I looked at the lovely silver frame with the even more lovely certificate, and I thought about responsibilities. I have my share of them. I have a book to write. I have professional obligations. I have an engraved silver frame. I have a 97 year old mother, who needs groceries every single week. And I have an extraordinary ability to whine. Even as a young child, it was much commented on (never favorably).
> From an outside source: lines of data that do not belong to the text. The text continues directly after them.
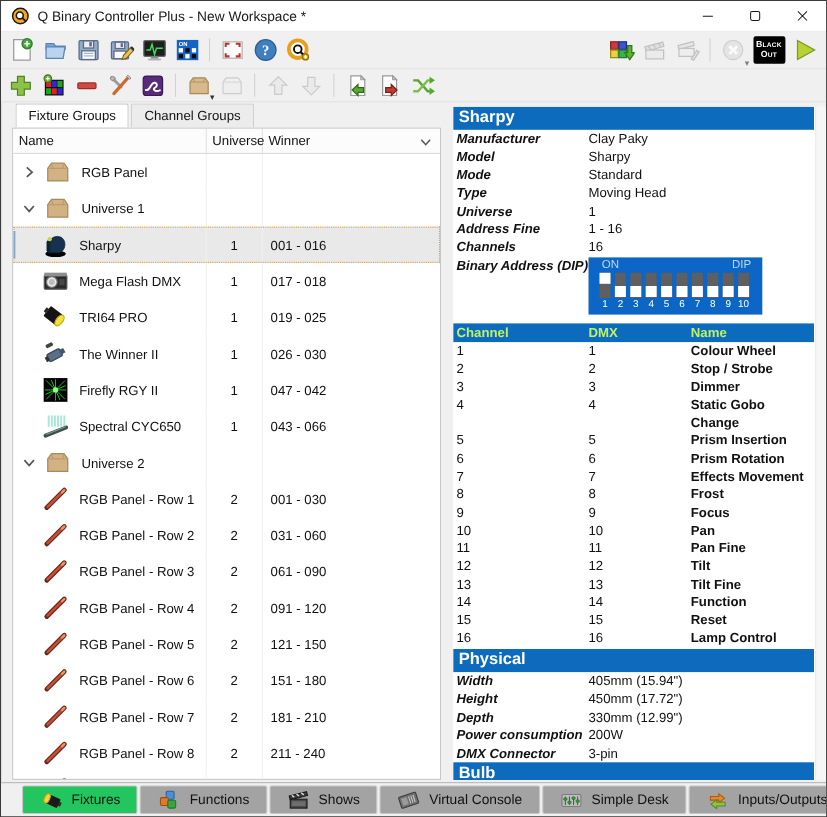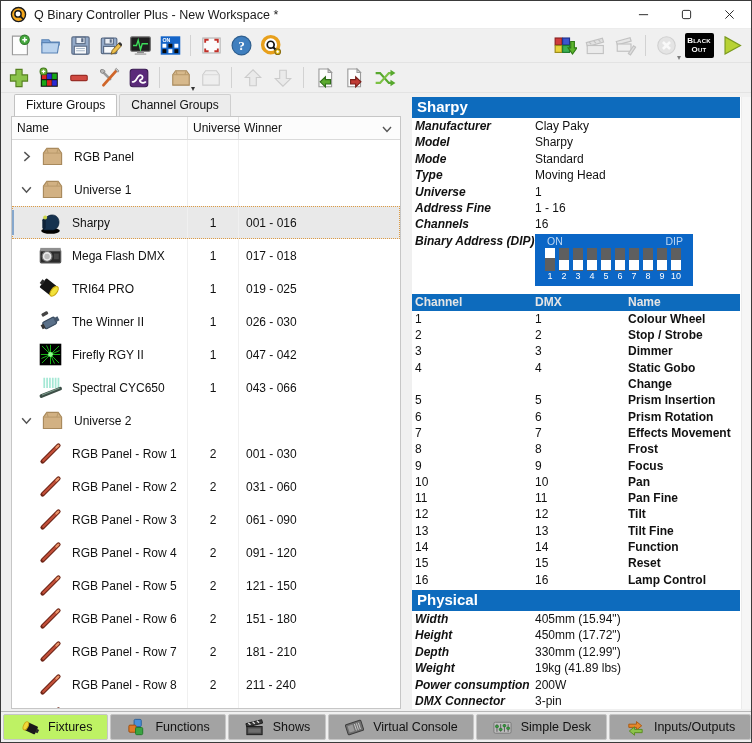--- a/index.html
+++ b/index.html
@@ -73,32 +73,32 @@
   .dip-row{display:flex;margin:1px 0 8px;}
   .dip-box{width:158px;height:52px;background:#0b66c6;flex:none;padding:1px 0 0 0;}
   .dip-labels{display:flex;justify-content:space-between;padding:0 10px 0 12px;color:#bcd6f2;font-size:10.5px;height:13px;line-height:13px;}
   .dip-switches{display:flex;gap:4px;padding-left:10px;}
   .dip-sw{width:10px;height:23px;background:#5f5f5f;position:relative;flex:none;}
   .dip-sw .knob{position:absolute;left:0;right:0;height:10px;background:#fff;}
   .dip-sw.on .knob{top:0;}
   .dip-sw.off .knob{bottom:1px;}
   .dip-numbers{display:flex;gap:4px;padding-left:10px;color:#fff;font-size:9px;}
   .dip-num{width:10px;text-align:center;flex:none;}
-  .chan-header{display:flex;background:#0d6bbd;color:#e5e5e5;font-weight:bold;line-height:17px;margin-top:3px;}
+  .chan-header{display:flex;background:#0d6bbd;color:#bef264;font-weight:bold;line-height:17px;margin-top:3px;}
   .ch-c1{width:123px;padding-left:3px;flex:none;}
   .ch-c2{width:93px;flex:none;}
   .ch-c3{flex:1;}
   .chan-row{display:flex;line-height:16.3px;}
   .chan-row .ch-c3{font-weight:bold;}
   .phys{margin-top:2px;}
 
   
   .bottom-bar{height:31px;flex:none;border-top:1px solid #b7b7b7;background:#f0f0f0;display:flex;align-items:stretch;padding:2px;gap:2px;}
   .btab{display:flex;align-items:center;gap:8px;padding:0 15px;border:1px solid #c6c6c6;background:#a3a3a3;border-radius:2px;font-size:12.5px;white-space:nowrap;}
-  .btab.active{background:#bef264;}
+  .btab.active{background:#22c55e;margin-left:17px;}
   .btab .icon{width:21px;height:21px;}
 </style>
 </head>
 <body>
 
 <div class="window">
 
   <div class="titlebar">
     <span class="logo icon">
         <svg viewBox="0 0 20 20">
@@ -877,24 +877,20 @@
             </div>
             <div class="prop-row">
               <div class="prop-label">Height</div>
               <div class="prop-value">450mm (17.72")</div>
             </div>
             <div class="prop-row">
               <div class="prop-label">Depth</div>
               <div class="prop-value">330mm (12.99")</div>
             </div>
             <div class="prop-row">
-              <div class="prop-label">Weight</div>
-              <div class="prop-value">19kg (41.89 lbs)</div>
-            </div>
-            <div class="prop-row">
               <div class="prop-label">Power consumption</div>
               <div class="prop-value">200W</div>
             </div>
             <div class="prop-row">
               <div class="prop-label">DMX Connector</div>
               <div class="prop-value">3-pin</div>
             </div>
             <div class="section-header">Bulb</div>
           </div>
         </div>

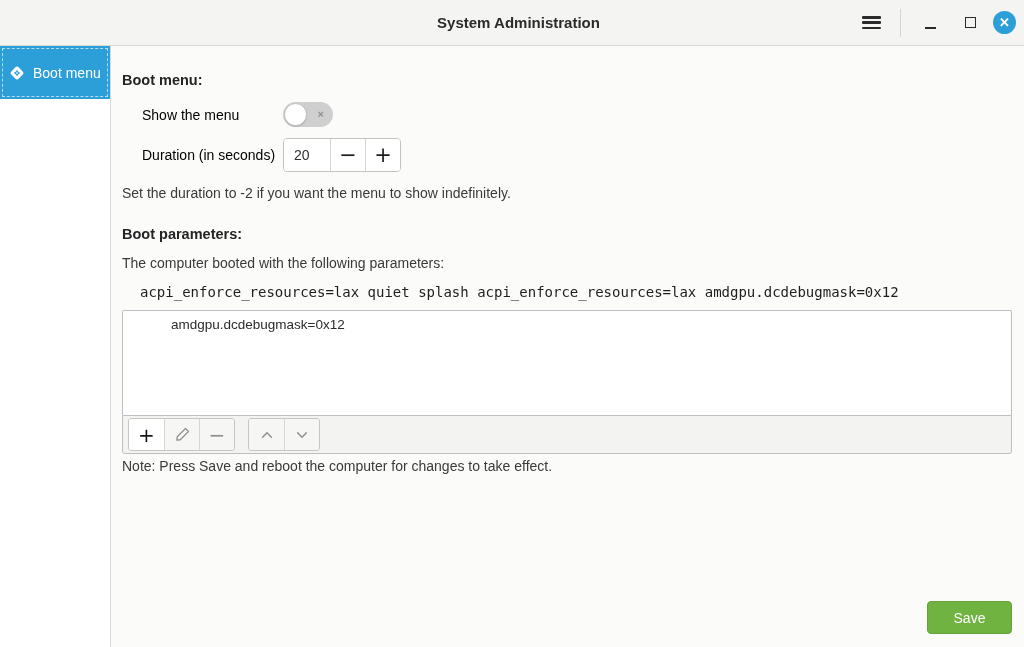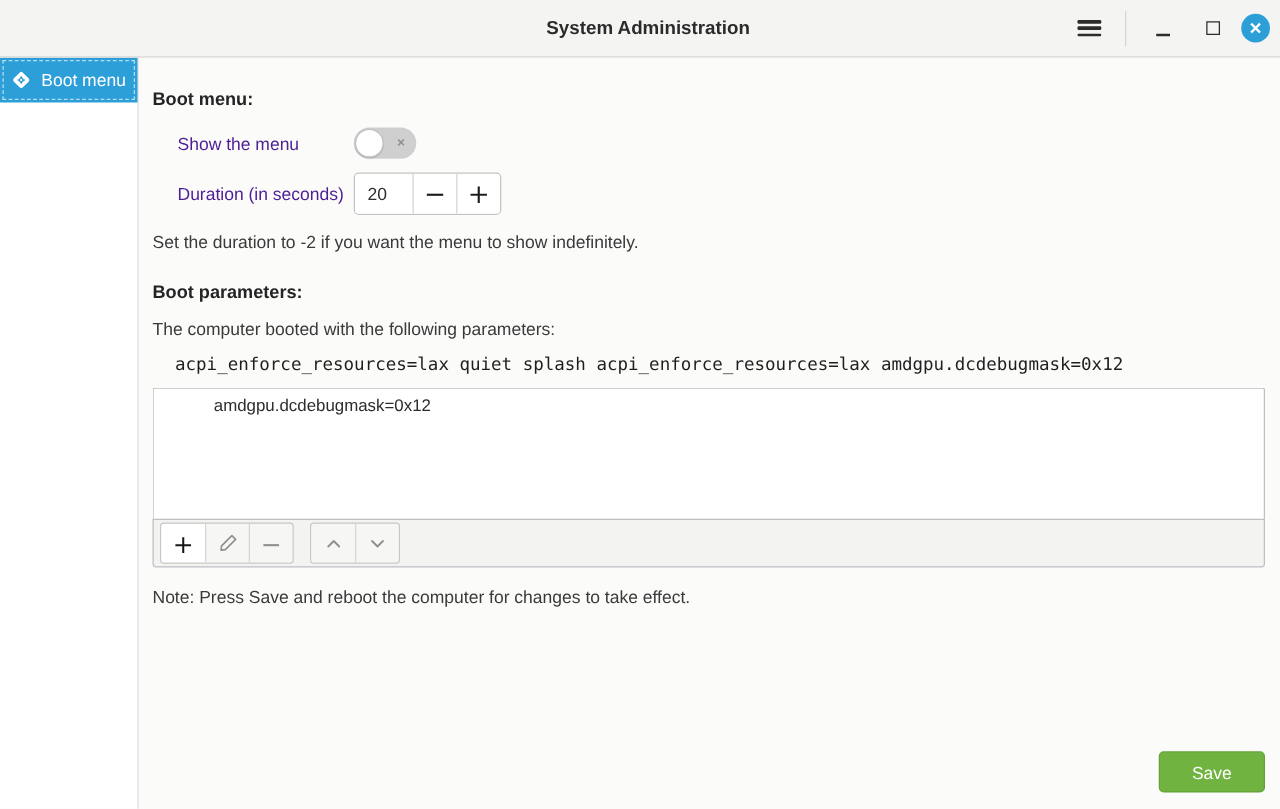--- a/index.html
+++ b/index.html
@@ -44,36 +44,36 @@
   }
 
   
   .app-body { flex:1; display:flex; min-height:0; }
   .sidebar {
     width:111px; flex:0 0 111px;
     background:#ffffff;
     border-right:1px solid #d8d8d6;
   }
   .side-item {
-    height:36px; background:#2d9fd8; color:#ffffff;
+    height:53px; background:#2d9fd8; color:#ffffff;
     display:flex; align-items:center; gap:7px;
     padding:0 8px; cursor:pointer;
     outline:1px dashed rgba(255,255,255,0.65); outline-offset:-3px;
     font-size:14px;
   }
   .side-item .bicon { width:18px; height:18px; flex:0 0 18px; }
 
   .main {
     flex:1; display:flex; flex-direction:column;
     padding:26px 12px 13px 11px;
     background:#fbfbfa;
   }
   .section-heading { font-weight:bold; font-size:14.5px; color:#242424; }
   .row { display:flex; align-items:center; }
-  .row-label { margin-left:20px; width:141px; flex:0 0 141px; white-space:nowrap; color:#4c1d95; }
+  .row-label { margin-left:20px; width:141px; flex:0 0 141px; white-space:nowrap; color:#000000; }
 
   
   .toggle {
     position:relative; width:50px; height:25px; border-radius:13px;
     background:#cfcfcf; border:none; cursor:pointer; flex:0 0 50px;
   }
   .toggle .knob {
     position:absolute; left:1px; top:1px; width:23px; height:23px;
     border-radius:50%; background:#ffffff; border:1px solid #c2c2c2;
     box-shadow:0 1px 1px rgba(0,0,0,0.12);
@@ -139,21 +139,21 @@
   
   .mt-heading1 { margin-top:0; }
   .mt-row1 { margin-top:14px; }
   .mt-row2 { margin-top:11px; }
   .mt-hint { margin-top:13px; }
   .mt-heading2 { margin-top:25px; }
   .mt-booted { margin-top:13px; }
   .mt-mono { margin-top:13px; }
   .mt-custom { margin-top:14px; }
   .mt-list { margin-top:10px;padding-left:48px; }
-  .mt-note { margin-top:15px; }
+  .mt-note { margin-top:4px; }
 </style>
 </head>
 <body>
 
 <div class="window">
 
   <div class="titlebar">
     <div class="title">System Administration</div>
     <div class="tb-right">
       <button class="tb-btn">

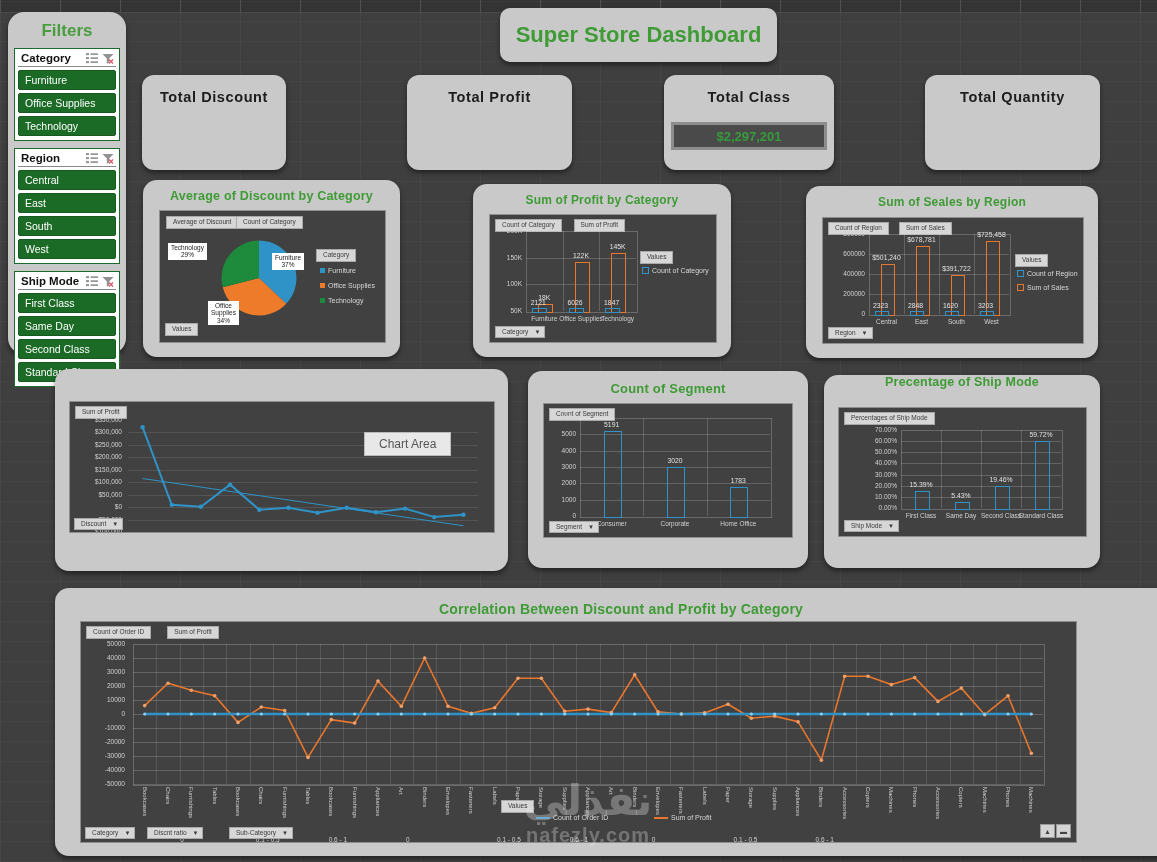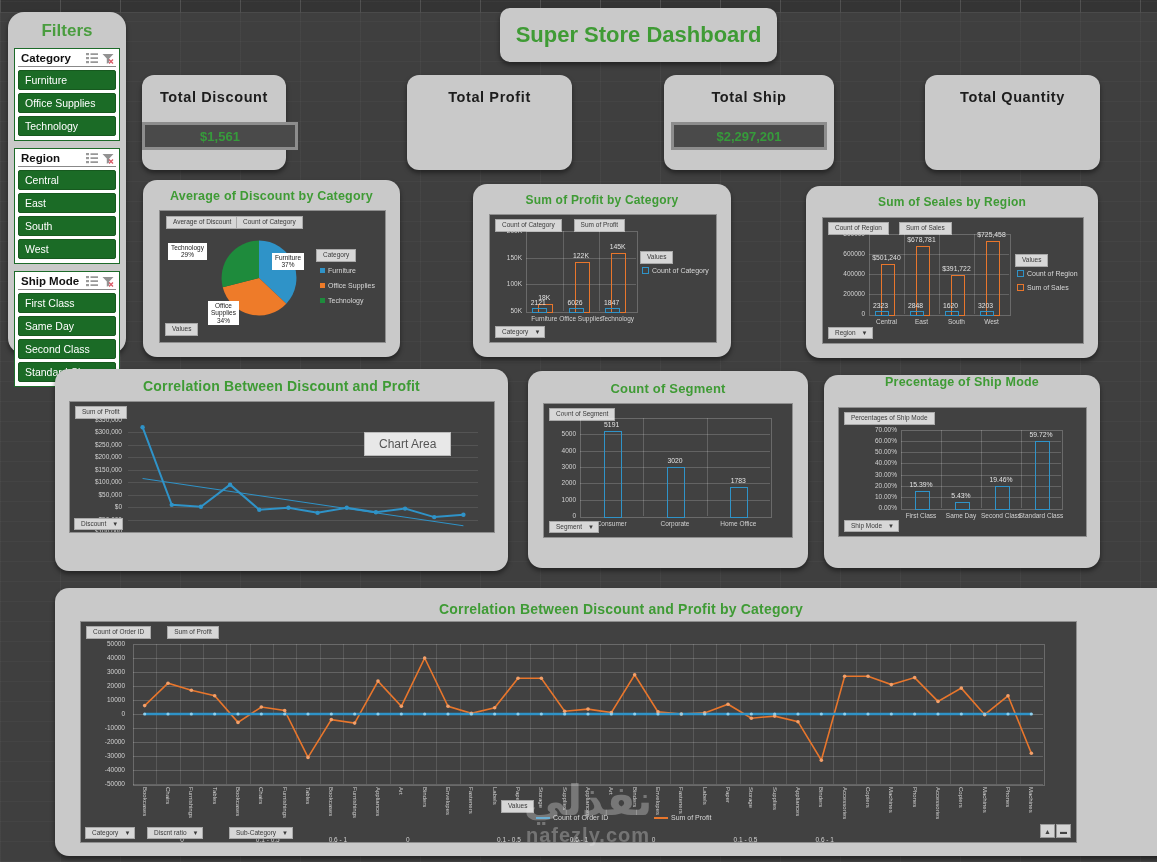--- a/index.html
+++ b/index.html
@@ -194,29 +194,26 @@
       </div>
     </div>
 </div>
 
 <div class="panel" id="dash-title">
   <span>Super Store Dashboard</span>
 </div>
 
 <div class="panel kpi" id="kpi-discount">
   <div class="cap">Total  Discount</div>
-  <div class="valbox">
-    <span class="val">$1,561</span>
-    </div>
 </div>
 <div class="panel kpi" id="kpi-profit">
   <div class="cap">Total  Profit</div>
 </div>
 <div class="panel kpi" id="kpi-sales">
-  <div class="cap">Total  Ship</div>
+  <div class="cap">Total  Class</div>
   <div class="valbox">
     <span class="val">$2,297,201</span>
     </div>
 </div>
 <div class="panel kpi" id="kpi-quantity">
   <div class="cap">Total  Quantity</div>
 </div>
 
 <div class="panel" id="p-pie">
   <div class="panel-title" style="font-size:12.5px;margin-top:9px;">Average of Discount by Category</div>
@@ -340,21 +337,20 @@
         <span>Count of Region</span>
       </div>
       <div class="legend-item" style="left: 194px; top: 66px; width: 70px; white-space: normal;">
         <span class="sw" style="border: 1px solid rgb(232, 118, 44);"></span>
         <span>Sum of Sales</span>
       </div>
     </div>
 </div>
 
 <div class="panel" id="p-corr">
-  <div class="panel-title" style="font-size:14px;margin-top:9px;">Correlation Between Discount and Profit</div>
   <div class="chartbox" id="corr-host">
       <div class="pivot-btn" style="position: absolute; left: 5px; top: 4px;">Sum of Profit</div>
       <div class="axis-lbl" style="left: 2px; top: 14px; width: 50px; text-align: right;">$350,000</div>
       <div class="axis-lbl" style="left: 2px; top: 26.4444px; width: 50px; text-align: right;">$300,000</div>
       <div class="axis-lbl" style="left: 2px; top: 38.8889px; width: 50px; text-align: right;">$250,000</div>
       <div class="axis-lbl" style="left: 2px; top: 51.3333px; width: 50px; text-align: right;">$200,000</div>
       <div class="axis-lbl" style="left: 2px; top: 63.7778px; width: 50px; text-align: right;">$150,000</div>
       <div class="axis-lbl" style="left: 2px; top: 76.2222px; width: 50px; text-align: right;">$100,000</div>
       <div class="axis-lbl" style="left: 2px; top: 88.6667px; width: 50px; text-align: right;">$50,000</div>
       <div class="axis-lbl" style="left: 2px; top: 101.111px; width: 50px; text-align: right;">$0</div>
So I made my new year's resolution. Starting in 2009, I will embrace responsibility, a phrase which can be squooshed into the word Ember (which, by the way, is an excellent name for a cat, in case you're looking for one). I have a book to write because it's been my desire to write a sequel to LAWKI since before I finished the first draft. I've wanted to know what became of Miranda, and now I have the opportunity to find out, and to find out about Alex, and the delicious security of knowing other people want to find out also. I have professional obligations because for the first time in decades, people are actually interested in me and my writing, and are kind enough to let me know. I have an engraved silver frame because my book came in second out of who knows how many books published this past year in the UK. I have to buy groceries for my 97 year old mother because I'm fortunate enough to have a 97 year old mother, who still has her brain cells, and whose company I adore. So why the heck am I whining?
For those of you without 97 year old mothers, I have an analogy. Let's say you have a dog and the dog needs to go out and it's raining. You don't want to take the dog for a walk, because you don't want to get wet. Perhaps you whine (well, I would). But then Ember kicks in. You have the responsibility for walking the dog, because you have a dog. A dog that jumps up and down when you come home, and sits on your lap, and gives you big slurppy kisses. If you don't have a dog, but your husband behaves in a similar way, well then take him out for a walk. With or without Ember, you'll get rained on, but at least you'll remember how lucky you are to have that responsibility.
So that's my personal betterment plan for the upcoming year. I don't anticipate a hundred percent success rate, because I really do love to whine. But I've found a prominent place for my silver framed certificate, and I've told my mother to make up a shopping list. I'm up to date on my emails and every morning I think about B3, so that when I'm ready to start work, on Jan. 5, I really will be ready.
Bring on the new year. I've got everything, except silver polish, that I'm going to need!